Items stored from a collection:

- - - - - - -

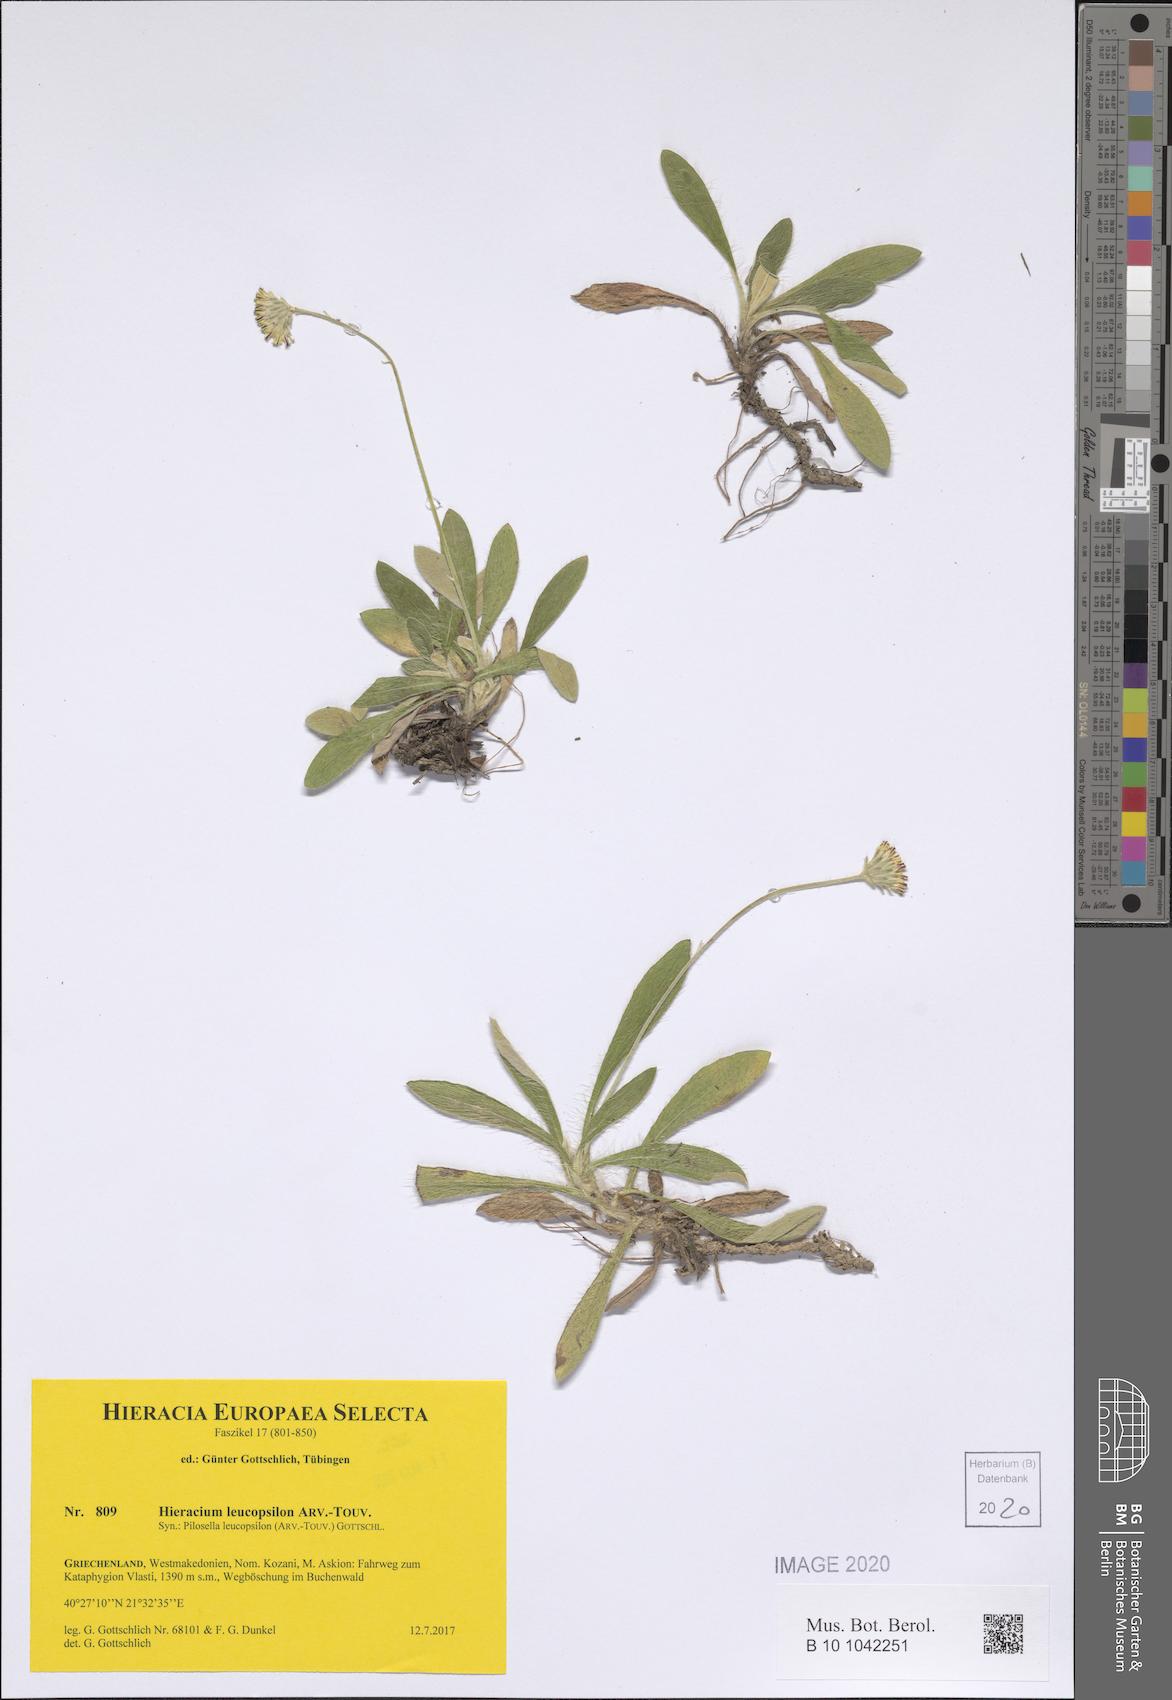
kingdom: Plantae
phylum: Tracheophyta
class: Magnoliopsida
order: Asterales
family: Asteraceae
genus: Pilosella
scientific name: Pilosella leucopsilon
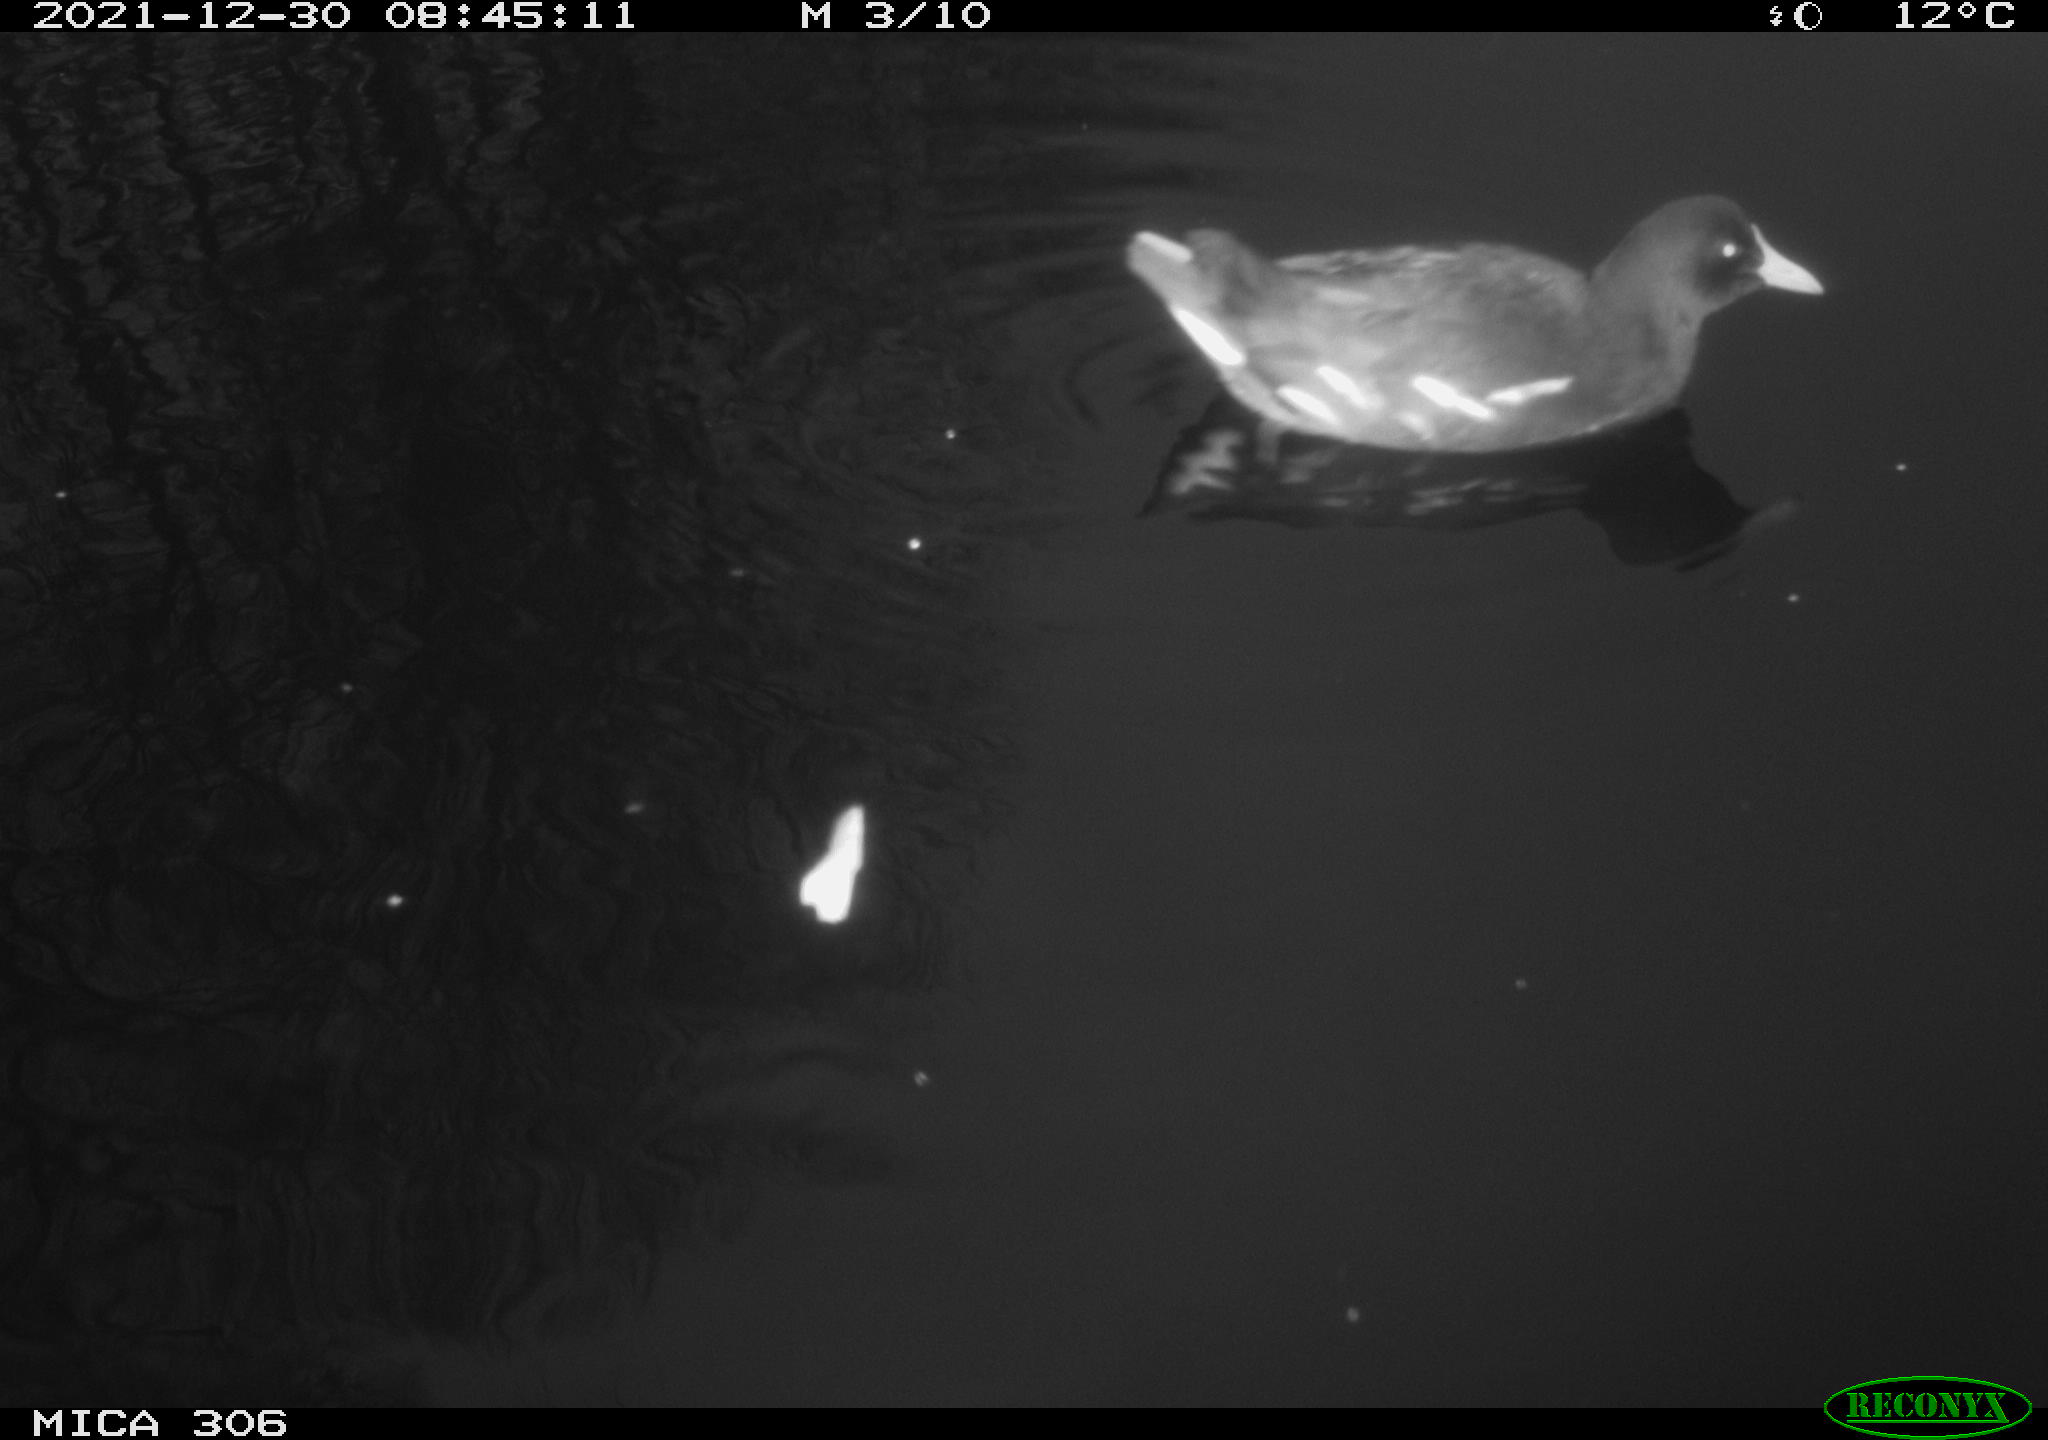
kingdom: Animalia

- - - - - - -

◆ Exercise instructions
Return every text line of the records above verbatim, leaving out the pictures.

◆ Result for this exercise
kingdom: Plantae
phylum: Tracheophyta
class: Magnoliopsida
order: Asterales
family: Asteraceae
genus: Pilosella
scientific name: Pilosella leucopsilon
kingdom: Animalia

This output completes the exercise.